HadoopDB is comprised of Postgres on each node (database layer), Hadoop/MapReduce as a communication layer that coordinates the multiple nodes each running Postgres, and Hive as the translation layer. The result is a shared-nothing parallel database, that business analysts can interact with using a SQL-like language. [Technical details can be found in the following paper.]
We recently spent an hour discussing Big Data and HadoopDB with Yale CS Professor (and HadoopDB co-creator) Daniel Abadi. One of the main motivations for building HadoopDB was the desire to make available an open source parallel database. While some analytic database vendors have built parallel systems using open source databases (e.g. Aster Data and Greenplum use Postgres), the resulting products aren’t open source.
By taking advantage of Hadoop (particularly HDFS, scheduling, and job-tracking), HadoopDB distinguishes itself from many of the current parallel databases by dynamically monitoring and adjusting for slow nodes and node failures to optimize performance in heterogenous clusters. Especially in cloud computing environments, where there might be wild fluctuations in the performance and availability of individual nodes, fault-tolerance and the ability to perform in heterogeneous environments are critical. Given that the performance of current parallel databases scale (near linearly) as more nodes are added, vendors strive to develop systems that can be easily deployed on large clusters. Current parallel databases have been deployed mostly on systems with less than a hundred nodes. OTOH, the use of Hadoop technology allows HadoopDB to easily scale to hundreds (if not thousands) of nodes.

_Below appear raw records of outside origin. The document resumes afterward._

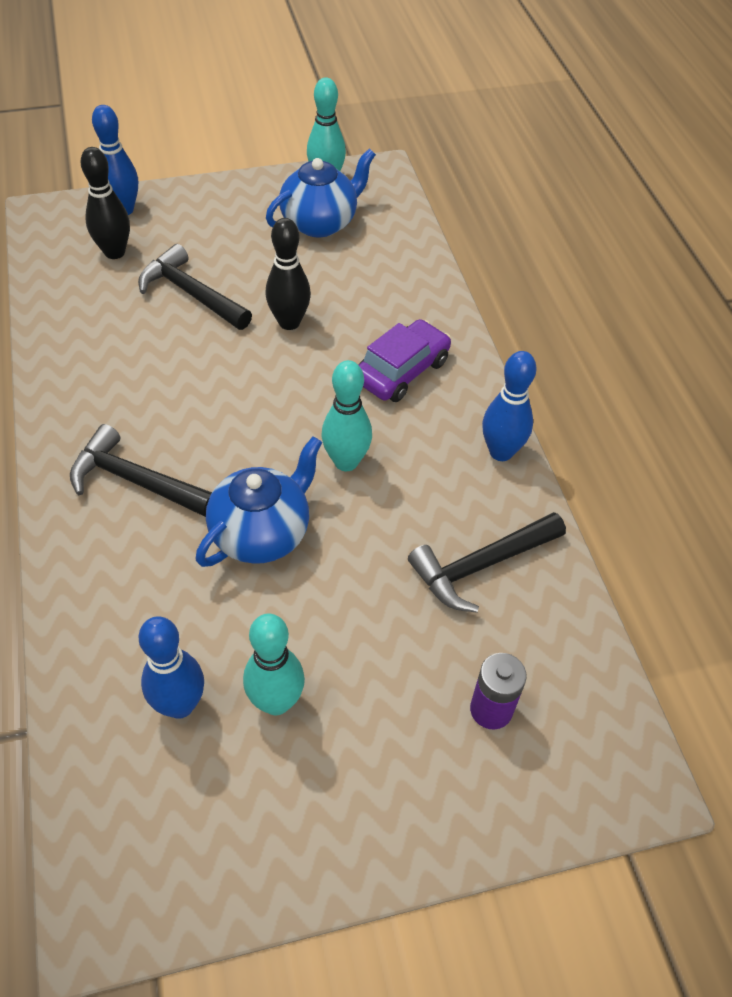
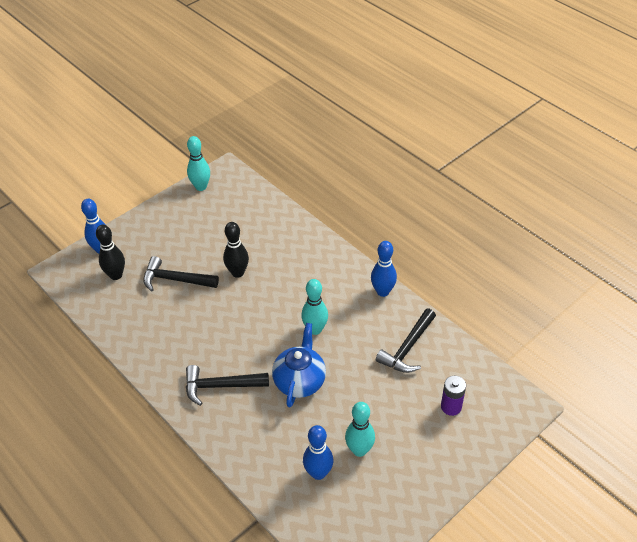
camera: 25 degrees left, 5 degrees down
blue teapot [266,149,376,237] -> none
purple car [359,319,451,402] -> none

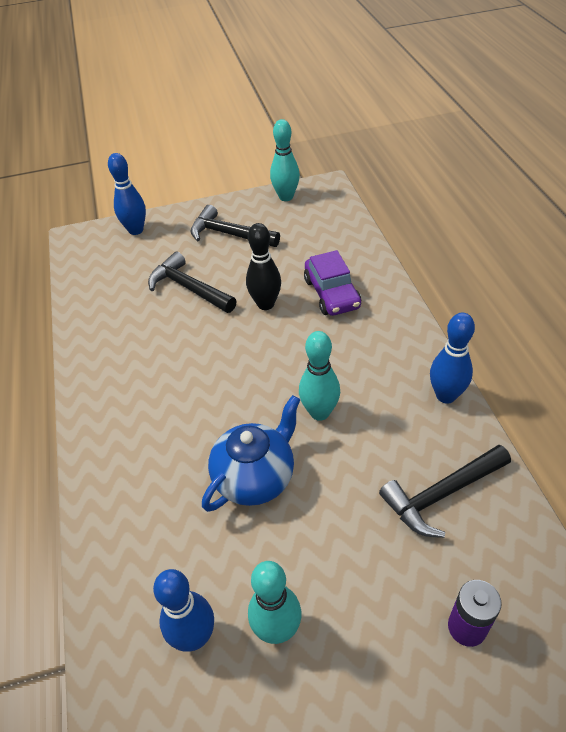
camera: 30 degrees right, 0 degrees up
black bowling pin [96,225,125,280] -> none
black hammer [186,365,269,406] -> black hammer moved to [190,205,280,247]
none -> purple car [304,250,361,316]

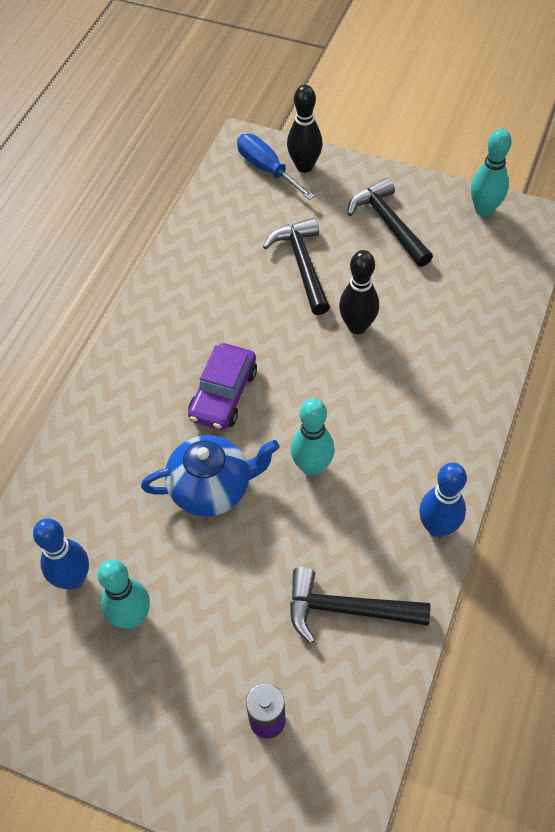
camera: 35 degrees right, 10 degrees up
blue bowling pin [108,153,146,235] -> black bowling pin [287,85,323,173]
purple car [304,250,361,316] -> purple car moved to [188,343,257,430]
none -> blue screwdriver [237,134,315,200]

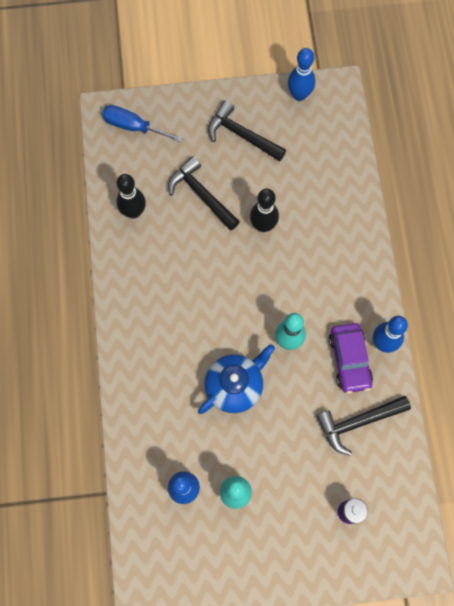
camera: 30 degrees left, 15 degrees up
purple car [188,343,257,430] -> purple car moved to [329,323,373,394]
black bowling pin [287,85,323,173] -> black bowling pin moved to [117,174,146,219]
turquoise bowling pin [471,129,512,216] -> blue bowling pin [288,48,315,101]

Generally speaking, Professor Abadi places HadoopDB somewhere between Hadoop and parallel databases when it comes to the trade-off between load (data loads are slower than Hadoop, but faster than parallel databases) and runtime (on structured data, HadoopDB is faster than Hadoop but slower than parallel databases). Below are some graphs from a series of tests conducted by the HadoopDB team:
Performance on Data Loads
Performance on Analytic Tasks
In our report on Big Data Management Technologies, we highlighted that (given the lack of upfront relational data modeling) Hadoop and other simple key-value databases encouraged experimentation that could lead to quick insights. But as query patterns emerge, ” … more refined data structures, data transformation, and data access processes can be built (including interfaces to relational RDBMSs) that make subsequent inquiries easy to repeat.” In practice this means throwing data into Hadoop, observing how users interact with the data, then building relational data marts accordingly. The vision of the HadoopDB development team fits perfectly into this workflow. Over time, the HadoopDB team envisions their system to initially load all the data into HDFS, then take advantage of query patterns to dynamically load the right data slices into relational data structures.
Admittedly, the HadoopDB team needs to release tools to make their system easier to use/deploy. The HadoopDB development team is comprised entirely of Yale CS Department members, although Professor Abadi is hoping that open source developers will start contributing to the project. But if a paid gig is what you’re after, the good news is that they’re in search of a Chief Hacker.
() We were among the first users of Greenplum. In partnership with SimplyHired and Greenplum, we actively maintain a data warehouse that contains most U.S. online job postings dating back to mid-2005.